Invited Talk by Dr. Prabuchandran K J on Sequential Decision Making under Uncertainty
In many real-world problems like inventory management, traffic signal control, distributed job scheduling and so on, one is often required to take decisions sequentially under uncertainty. Such decision processes are typically modeled as Markov Decision Processes (MDPs). In the setting of MDPs, the goal is to find a state dependent optimal sequence of actions that minimize a certain long-term performance criterion. The standard dynamic programming approach to solve an MDP for the optimal decisions requires a complete model of the MDP and is computationally infeasible for large state-action MDPs that are associated with many real-world applications.
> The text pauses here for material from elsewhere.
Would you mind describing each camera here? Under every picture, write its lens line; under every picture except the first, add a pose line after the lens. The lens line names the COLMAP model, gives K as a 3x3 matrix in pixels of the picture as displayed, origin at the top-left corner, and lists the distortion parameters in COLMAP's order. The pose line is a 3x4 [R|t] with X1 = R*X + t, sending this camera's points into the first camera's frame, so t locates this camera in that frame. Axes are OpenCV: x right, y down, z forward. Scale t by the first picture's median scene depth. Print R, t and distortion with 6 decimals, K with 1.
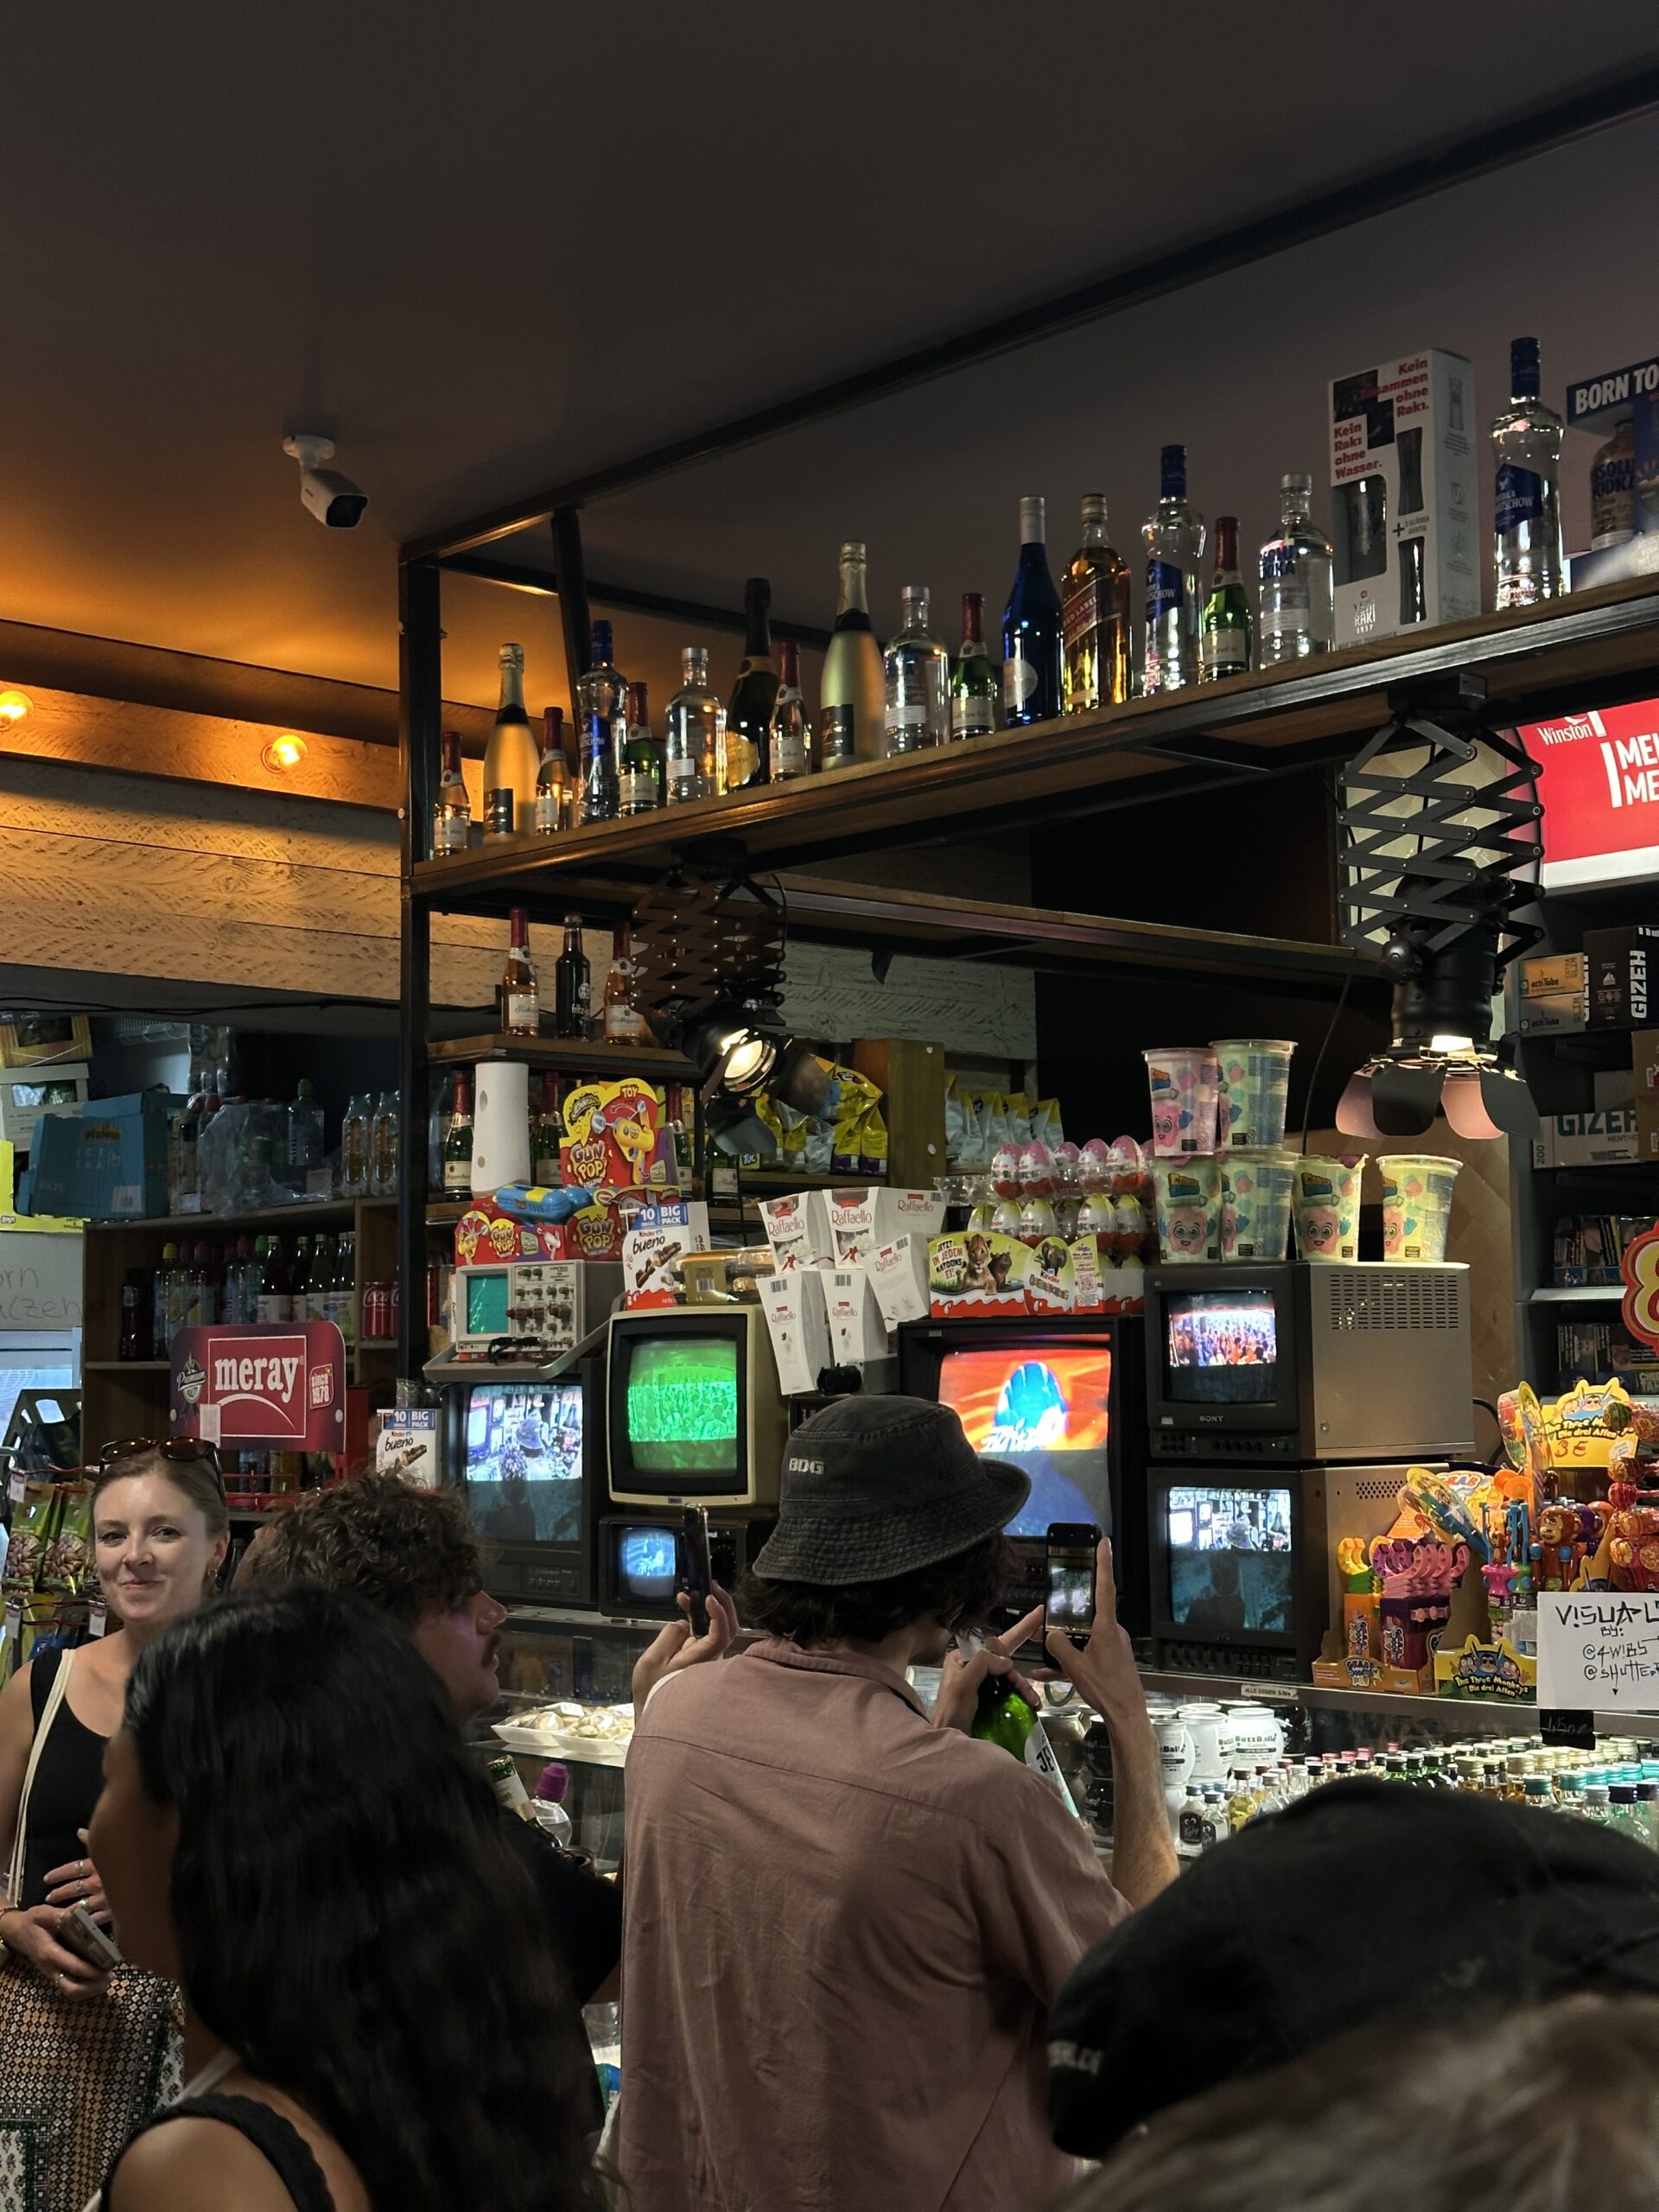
lens RADIAL K [[2969.6, 0, 829.5], [0, 2969.6, 1106.0], [0, 0, 1]] dist [0.141504, 0.030002]
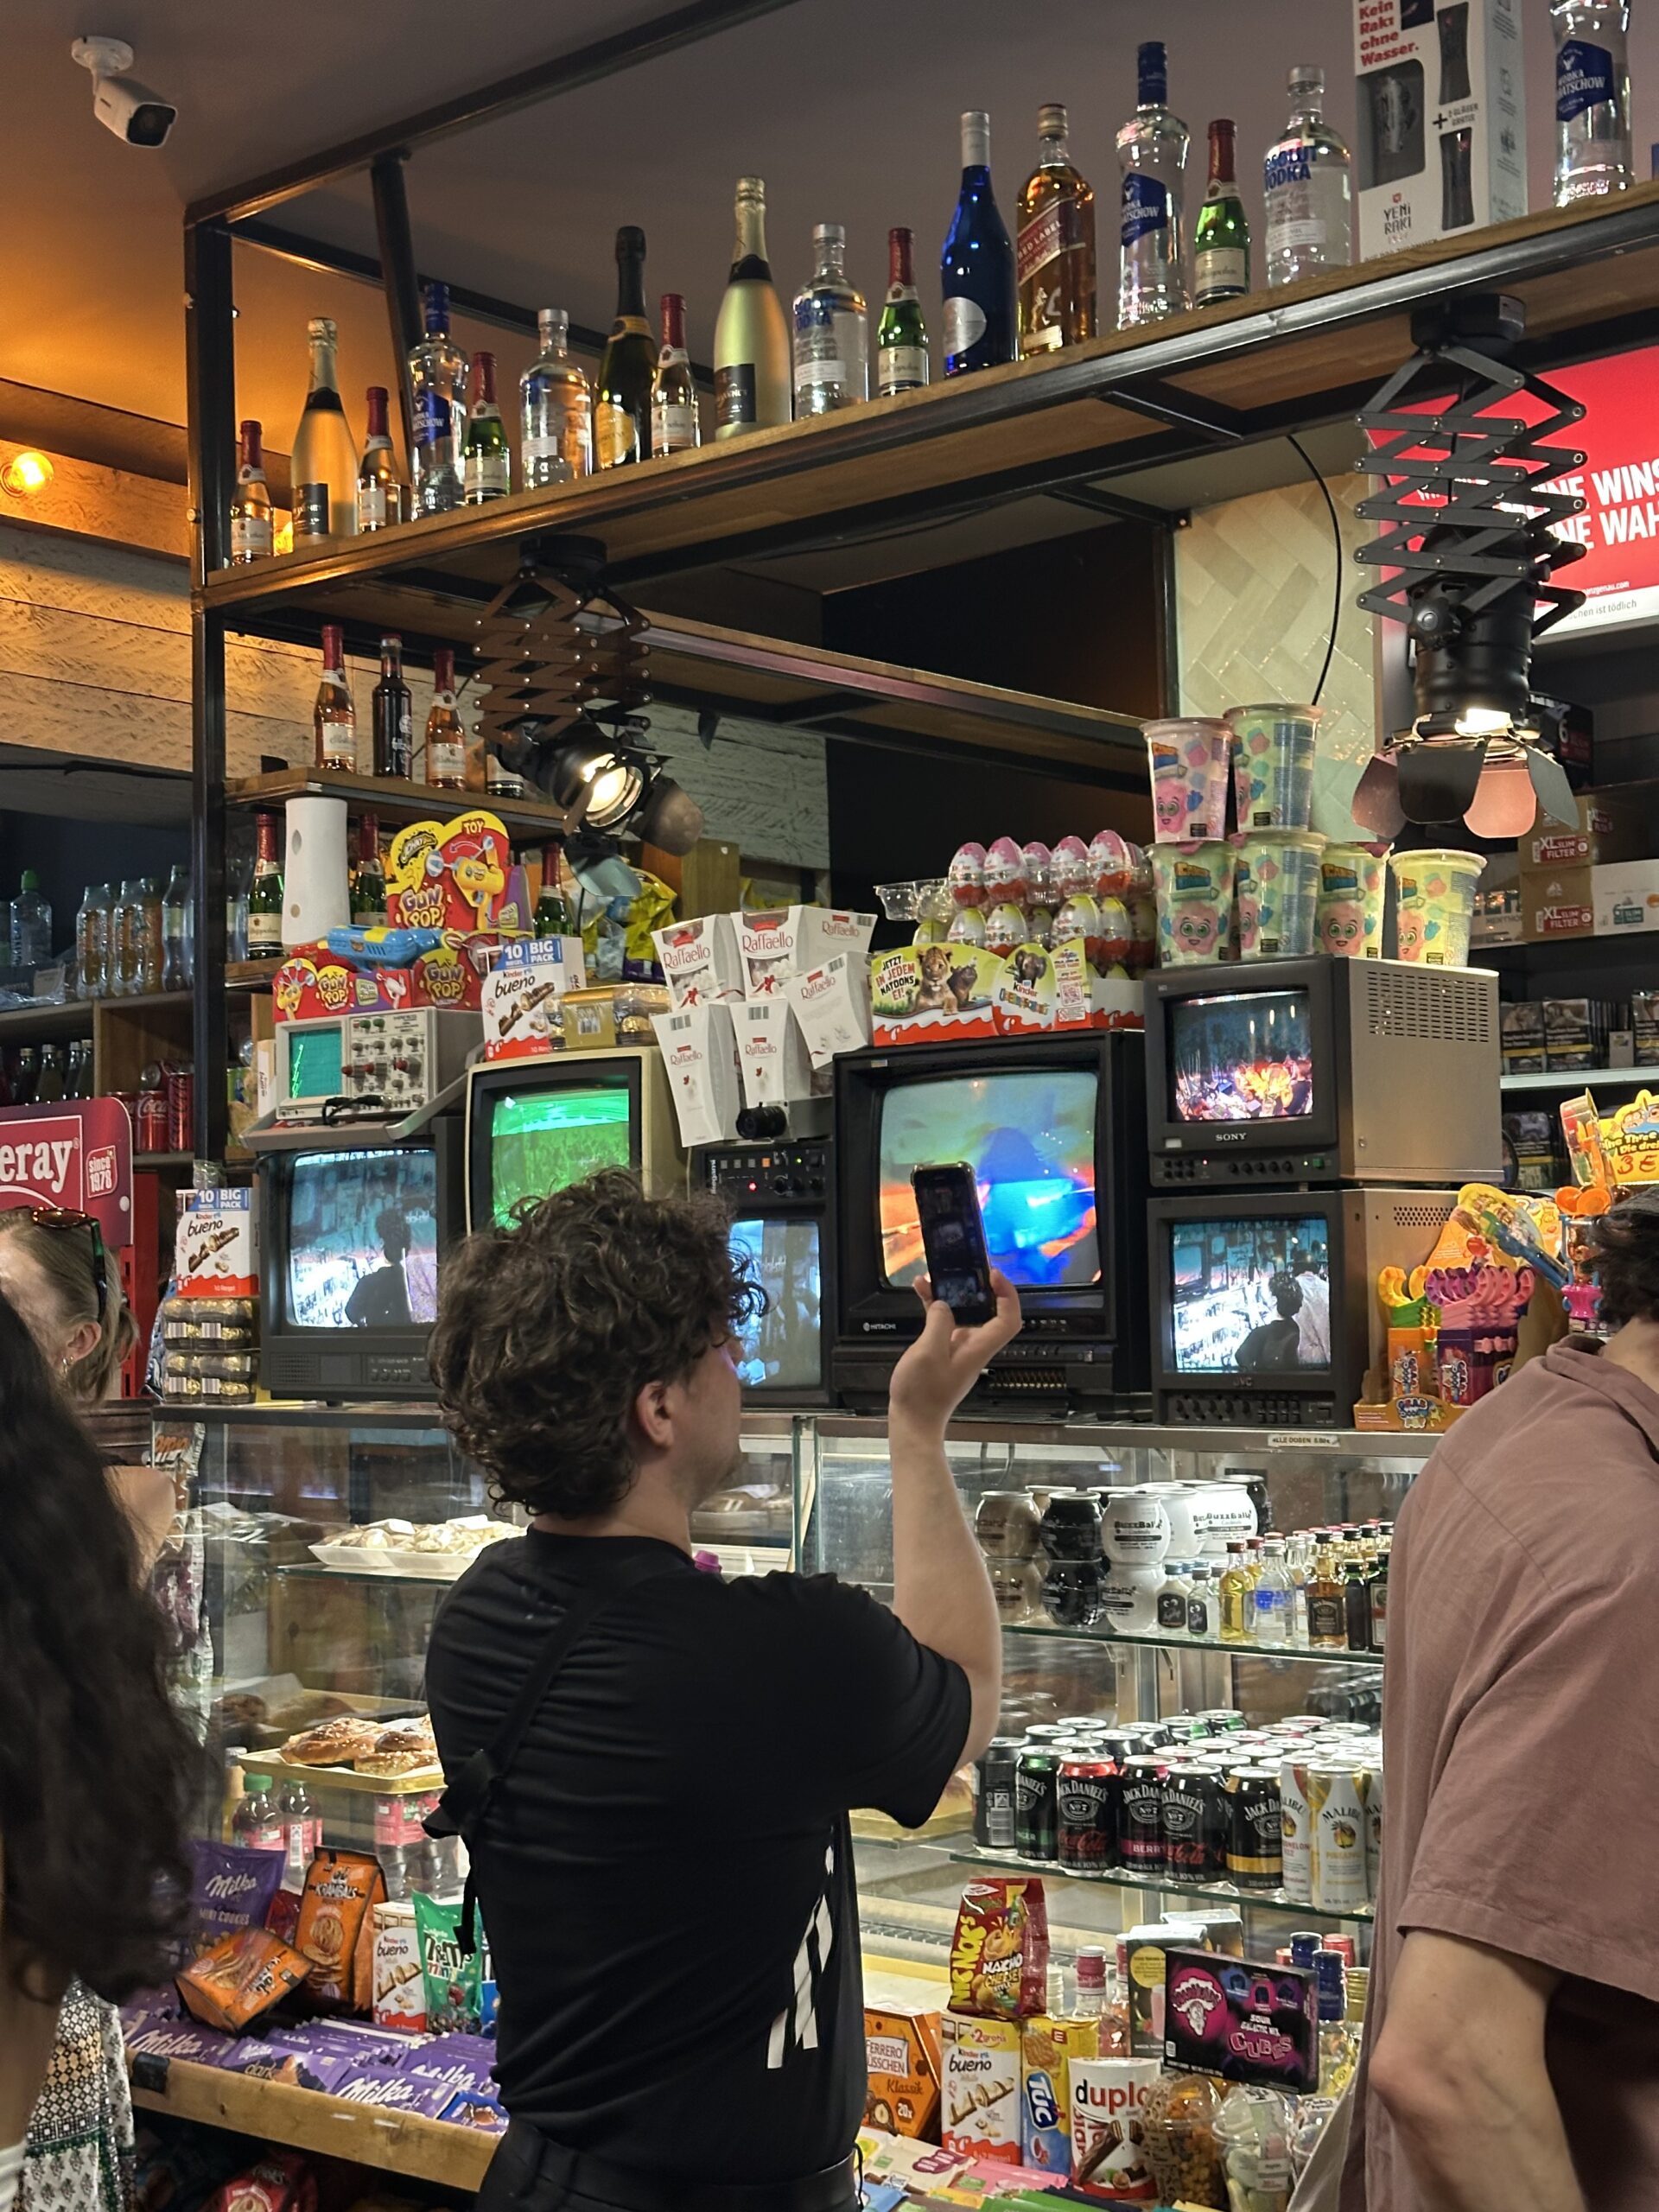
lens RADIAL K [[3015.3, 0, 829.5], [0, 3015.3, 1106.0], [0, 0, 1]] dist [0.181774, -0.378037]
pose [[0.993376, 0.001676, 0.114899, -0.073205], [-0.005213, 0.999521, 0.030494, 0.055922], [-0.114793, -0.030891, 0.992909, 0.106747]]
Reinforcement learning (RL) methods, on the other hand, are model-free simulation based approaches for solving MDPs and can scale to large state-action MDPs when applied in conjunction with function approximation technique. However, a solution based on RL methods with function approximation comes with the associated problem of choosing the right features for approximation. In this talk, we investigate the problem of choosing the right features for RL methods based on function approximation. In addition, we will briefly discuss how a global optimization method like Bayesian Optimization that leverages gradient information can be utilised for improving the efficiency of RL algorithms.
Dr Prabuchandran K.J. is an Amazon-IISc Postdoctoral scholar at IISc, Bangalore. He holds Ph.D. from Department of Computer Science and Automation, IISc in the area of Reinforcement Learning. Post his PhD, Prabuchandran worked as Research Scientist at IBM Research Labs, India for an year and half on change detection algorithms for multivariate compositional data. His research lies in the intersection of reinforcement learning, stochastic control & optimisation and stochastic approximation algorithms.